(Page-level text extractions)
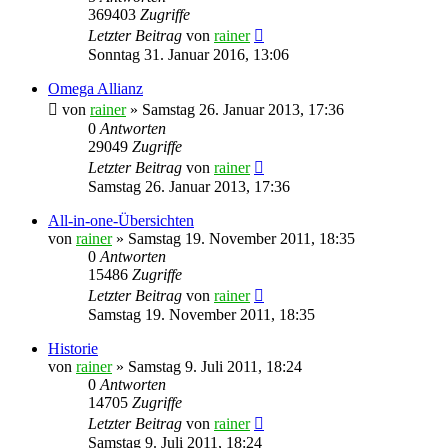
369403
Zugriffe
Letzter Beitrag
von
rainer
Sonntag 31. Januar 2016, 13:06
Omega Allianz
von
rainer
»
Samstag 26. Januar 2013, 17:36
0
Antworten
29049
Zugriffe
Letzter Beitrag
von
rainer
Samstag 26. Januar 2013, 17:36
All-in-one-Übersichten
von
rainer
»
Samstag 19. November 2011, 18:35
0
Antworten
15486
Zugriffe
Letzter Beitrag
von
rainer
Samstag 19. November 2011, 18:35
Historie
von
rainer
»
Samstag 9. Juli 2011, 18:24
0
Antworten
14705
Zugriffe
Letzter Beitrag
von
rainer
Samstag 9. Juli 2011, 18:24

Work to complete:
Each line of the data should be quoted exactly, with pictures left out.

Worked solution:
369403
Zugriffe
Letzter Beitrag
von
rainer
Sonntag 31. Januar 2016, 13:06
Omega Allianz
von
rainer
»
Samstag 26. Januar 2013, 17:36
0
Antworten
29049
Zugriffe
Letzter Beitrag
von
rainer
Samstag 26. Januar 2013, 17:36
All-in-one-Übersichten
von
rainer
»
Samstag 19. November 2011, 18:35
0
Antworten
15486
Zugriffe
Letzter Beitrag
von
rainer
Samstag 19. November 2011, 18:35
Historie
von
rainer
»
Samstag 9. Juli 2011, 18:24
0
Antworten
14705
Zugriffe
Letzter Beitrag
von
rainer
Samstag 9. Juli 2011, 18:24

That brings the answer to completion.